La défenseure des enfants titrait Le Monde du 28 novembre 2000. Cette façon de former le féminin des noms en –eur est surtout d'usage au Québec où fleurissent les auteures et les professeures.
Henry Landroit
Manifestement, ailleurs, on résiste. Près de 15 % des noms
en –eur sont féminins (valeur, grandeur, peur, etc.) Nous disons donc
facilement une auteur, une professeur.
L'usage du féminin en –eure est déjà présent en français mais pour… cinq noms seulement : la prieure, la supérieure (d'un couvent), une mineure, une inférieure et une beure (féminin de beur, arabe en verlan), désignant une jeune Maghrébine née en France de parents immigrés.
Rappelons les règles déjà en usage:
- les mots en -eur issus directement d'un verbe forment leur féminin en –euse : masser donne masseuse, monter donne monteuse, élaguer, élagueuse, etc.
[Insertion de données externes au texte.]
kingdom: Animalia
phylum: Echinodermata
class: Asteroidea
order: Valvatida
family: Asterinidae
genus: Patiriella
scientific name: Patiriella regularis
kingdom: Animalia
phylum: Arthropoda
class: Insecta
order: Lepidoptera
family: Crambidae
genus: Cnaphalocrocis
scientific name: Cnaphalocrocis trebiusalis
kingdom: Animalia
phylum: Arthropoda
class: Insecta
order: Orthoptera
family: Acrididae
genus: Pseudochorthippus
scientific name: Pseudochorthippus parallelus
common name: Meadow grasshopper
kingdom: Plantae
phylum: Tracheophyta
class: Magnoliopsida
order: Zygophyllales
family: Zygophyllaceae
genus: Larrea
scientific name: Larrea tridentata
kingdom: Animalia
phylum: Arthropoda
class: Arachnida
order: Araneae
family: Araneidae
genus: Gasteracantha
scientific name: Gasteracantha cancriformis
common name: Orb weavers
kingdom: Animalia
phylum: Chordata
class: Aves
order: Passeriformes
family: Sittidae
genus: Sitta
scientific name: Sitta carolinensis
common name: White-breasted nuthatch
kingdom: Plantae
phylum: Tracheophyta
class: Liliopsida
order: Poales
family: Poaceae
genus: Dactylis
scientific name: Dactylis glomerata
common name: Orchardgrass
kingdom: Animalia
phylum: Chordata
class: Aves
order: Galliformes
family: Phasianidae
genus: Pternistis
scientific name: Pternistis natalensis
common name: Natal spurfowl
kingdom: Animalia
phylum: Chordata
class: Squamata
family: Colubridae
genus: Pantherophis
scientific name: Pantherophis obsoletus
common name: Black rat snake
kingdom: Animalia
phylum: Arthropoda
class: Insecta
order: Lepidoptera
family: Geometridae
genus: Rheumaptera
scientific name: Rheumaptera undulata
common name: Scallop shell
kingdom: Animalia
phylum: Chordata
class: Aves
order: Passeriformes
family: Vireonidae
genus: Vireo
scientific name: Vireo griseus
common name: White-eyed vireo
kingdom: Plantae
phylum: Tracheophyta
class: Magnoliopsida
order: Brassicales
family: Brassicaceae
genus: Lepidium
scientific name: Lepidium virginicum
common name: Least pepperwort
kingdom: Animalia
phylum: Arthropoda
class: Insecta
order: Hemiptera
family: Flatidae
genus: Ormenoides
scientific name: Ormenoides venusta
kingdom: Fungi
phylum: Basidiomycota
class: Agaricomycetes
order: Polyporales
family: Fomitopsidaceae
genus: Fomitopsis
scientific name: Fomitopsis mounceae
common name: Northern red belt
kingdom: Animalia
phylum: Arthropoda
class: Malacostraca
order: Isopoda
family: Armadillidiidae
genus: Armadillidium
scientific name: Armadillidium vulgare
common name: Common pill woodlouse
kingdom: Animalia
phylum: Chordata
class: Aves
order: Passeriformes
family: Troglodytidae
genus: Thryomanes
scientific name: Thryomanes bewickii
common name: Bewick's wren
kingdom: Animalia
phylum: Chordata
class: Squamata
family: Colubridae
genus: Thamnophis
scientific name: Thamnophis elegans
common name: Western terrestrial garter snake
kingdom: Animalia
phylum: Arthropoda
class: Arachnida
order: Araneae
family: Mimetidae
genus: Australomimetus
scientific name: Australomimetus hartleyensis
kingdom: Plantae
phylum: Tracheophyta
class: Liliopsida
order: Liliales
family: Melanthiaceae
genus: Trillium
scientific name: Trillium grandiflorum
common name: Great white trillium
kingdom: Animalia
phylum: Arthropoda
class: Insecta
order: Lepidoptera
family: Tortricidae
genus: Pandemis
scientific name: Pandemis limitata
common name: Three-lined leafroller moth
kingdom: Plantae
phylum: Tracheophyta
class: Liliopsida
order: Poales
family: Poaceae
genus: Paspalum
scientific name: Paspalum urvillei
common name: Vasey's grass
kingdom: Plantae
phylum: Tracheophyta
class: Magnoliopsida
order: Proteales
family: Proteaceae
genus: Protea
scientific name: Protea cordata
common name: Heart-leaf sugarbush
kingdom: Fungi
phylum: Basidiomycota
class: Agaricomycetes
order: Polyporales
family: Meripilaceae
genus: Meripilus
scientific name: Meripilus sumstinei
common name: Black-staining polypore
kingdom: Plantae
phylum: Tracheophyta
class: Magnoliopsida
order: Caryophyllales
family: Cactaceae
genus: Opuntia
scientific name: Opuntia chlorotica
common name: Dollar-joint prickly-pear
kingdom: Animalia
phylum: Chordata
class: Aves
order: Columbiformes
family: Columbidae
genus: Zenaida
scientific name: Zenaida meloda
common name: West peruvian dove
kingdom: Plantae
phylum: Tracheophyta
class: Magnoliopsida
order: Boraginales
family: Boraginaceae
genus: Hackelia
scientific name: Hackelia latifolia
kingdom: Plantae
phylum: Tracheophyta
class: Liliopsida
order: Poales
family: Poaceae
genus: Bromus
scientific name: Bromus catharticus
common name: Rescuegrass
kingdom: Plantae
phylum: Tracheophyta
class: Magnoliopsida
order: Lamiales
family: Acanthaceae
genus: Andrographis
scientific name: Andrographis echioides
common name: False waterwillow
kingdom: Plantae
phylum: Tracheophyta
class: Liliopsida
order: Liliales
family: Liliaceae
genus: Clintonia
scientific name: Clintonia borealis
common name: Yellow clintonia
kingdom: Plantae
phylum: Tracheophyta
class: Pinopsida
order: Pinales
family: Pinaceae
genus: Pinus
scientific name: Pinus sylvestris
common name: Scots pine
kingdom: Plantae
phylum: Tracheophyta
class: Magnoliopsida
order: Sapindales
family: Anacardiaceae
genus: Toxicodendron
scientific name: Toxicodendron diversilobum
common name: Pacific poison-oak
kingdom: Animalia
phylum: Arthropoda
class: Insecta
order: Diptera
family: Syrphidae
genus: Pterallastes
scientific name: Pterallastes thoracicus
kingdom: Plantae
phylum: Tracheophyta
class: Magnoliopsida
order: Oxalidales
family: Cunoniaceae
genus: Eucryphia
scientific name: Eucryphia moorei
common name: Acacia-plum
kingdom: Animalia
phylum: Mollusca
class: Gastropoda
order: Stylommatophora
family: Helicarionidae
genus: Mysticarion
- les noms masculins en –teur forment des féminins en –teuse lorsqu'ils viennent eux-mêmes d'un verbe comportant un « t » dans leur terminaison : raboteuse, teinteuse, acheteuse, etc. Exceptions : éditrice, inspectrice, exécutrice.
- les noms féminins se terminent par –trice quand il
n'existe aucun verbe correspondant ou lorsque celui-ci n'a pas de
« t » dans sa terminaison: directrice, formatrice, correctrice.
L'usage dira si les autres formes en –eure s'imposeront. Mélanger les règles peut aboutir à des horreurs du genre successrice comme féminin de successeur qui n'est certainement pas à recommander!